*** Opening of TEXT SECTION ***

While Anders’ version of the theme is distinctly non-religious, his comment does help illustrate how the Space Race de-centered Earth and shifted human perspectives to whatever populated “the heavens.”As David Noble put it in his book on religion and technology, “the enchantment of spaceflight was fundamentally tied to the other-worldly prospect of heavenly ascent.” I don’t think it’s in Chasing the Moon, but Broun described his fellow onlookers on July 16, 1969 as “just staring and reaching” while they watched Apollo 11 climb higher and higher: “It was the poetry of hope, if you will, unspoken but seen in the kind of concentrated gestures that people had as they reached up and up with the rocket.”
But Noble worried that looking to the heavens kept Americans’ eyes off more pressing problems on terra firma. (“We ought to take care of it,” Anders allowed.) In the documentary’s introduction, Broun may have been thinking about a new Eden, but Ralph Abernathy tried to keep the focus on the “rusty cage” of American society.
Joined by hundreds of other members of the Poor People’s Campaign, the Christian minister and civil rights activist had come to Cape Kennedy a day before the launch to protest. “We may go on from this day to Mars and to Jupiter and even to the heavens beyond,” Abernathy preached, “but as long as racism, poverty, hunger, and war prevail on the Earth, we as a civilized nation have failed.”
Abernathy was then the head of the Southern Christian Leadership Conference, taking up that mantle from Martin Luther King, Jr. Exactly one year before he was assassinated in Memphis, King had been in San Francisco, where he too complained about the misplaced priorities of the Cold War and Space Race:
If we can spend 35 billion dollars a year to fight an ill considered war in Vietnam and 20 billion dollars to put a man on the moon, our nation can spend billions of dollars to put God’s children on their own two feet, right here on Earth.
But even Abernathy admitted that he “succumbed to the awe-inspiring launch.” As James Hansen noted in the prologue to his biography of Neil Armstrong, the head of SCLC ultimately felt like “one of the proudest Americans as I stood on this soil. I think it’s really holy ground.”
And at least twice, Chasing the Moon hints at how civil religion and American exceptionalism were fused in the Space Race. In the 1950 science fiction film Destination Moon, the first words of an American on the lunar surface are quite different from Neil Armstrong’s: “By the grace of God, in the name of the United States of America, I take possession of this planet on behalf of, and for the benefit of, all mankind.” Chasing the Moon presents that clip as an example of the influence of the rocket scientist Wernher von Braun, who consulted frequently with filmmakers in the 1950s after having decided to transfer his loyalties from Nazi Germany to Cold War America because he wanted to give rockets “to a nation whose leaders… were governed not by the laws of materialism but by the laws of Christianity and humanity.”

*** Close of TEXT SECTION ***

## INSTRUCTION A
Update the Space Race text between "Abernathy was then" and "here on Earth.", inclusive, and write that part out with "San Francisco" changed to "Oakland".
## INSTRUCTION B
Answer these questions from the Space Race text.
(i) How long before the launch did Abernathy come to Cape Kennedy to protest?
(ii) In what year was the film Destination Moon made?
(iii) According to King, how many dollars were spent to put a man on the moon?
The records have no role in any of this.

*** Opening of LISTED RECORDS ***

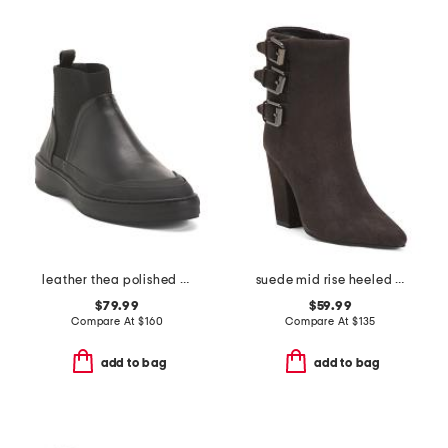
leather thea polished booties
suede mid rise heeled buckle boots
$79.99
$59.99
Compare At
$
160
Compare At
$
135
add to bag
add to bag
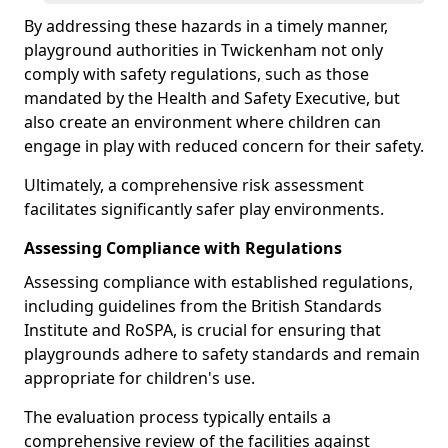
By addressing these hazards in a timely manner,
playground authorities in Twickenham not only
comply with safety regulations, such as those
mandated by the Health and Safety Executive, but
also create an environment where children can
engage in play with reduced concern for their safety.
Ultimately, a comprehensive risk assessment
facilitates significantly safer play environments.
Assessing Compliance with Regulations
Assessing compliance with established regulations,
including guidelines from the British Standards
Institute and RoSPA, is crucial for ensuring that
playgrounds adhere to safety standards and remain
appropriate for children's use.
The evaluation process typically entails a
comprehensive review of the facilities against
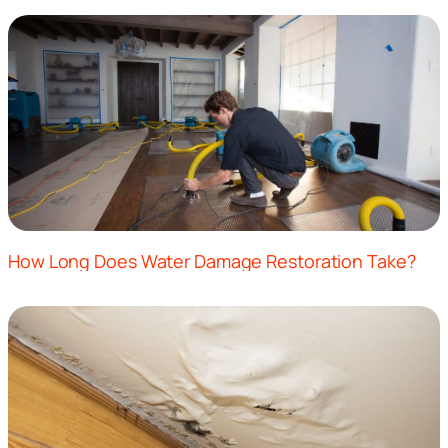
How Long Does Water Damage Restoration Take?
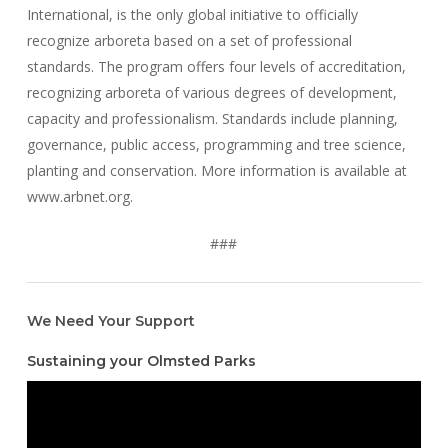
International, is the only global initiative to officially
recognize arboreta based on a set of professional
standards. The program offers four levels of accreditation,
recognizing arboreta of various degrees of development,
capacity and professionalism. Standards include planning,
governance, public access, programming and tree science,
planting and conservation. More information is available at
www.arbnet.org.
###
We Need Your Support
Sustaining your Olmsted Parks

*** Close of LISTED RECORDS ***

## EXERCISE RESULT A
Abernathy was then the head of the Southern Christian Leadership Conference, taking up that mantle from Martin Luther King, Jr. Exactly one year before he was assassinated in Memphis, King had been in Oakland, where he too complained about the misplaced priorities of the Cold War and Space Race:
If we can spend 35 billion dollars a year to fight an ill considered war in Vietnam and 20 billion dollars to put a man on the moon, our nation can spend billions of dollars to put God’s children on their own two feet, right here on Earth.

## EXERCISE RESULT B
(i) A day before the launch.
(ii) 1950.
(iii) 20 billion dollars.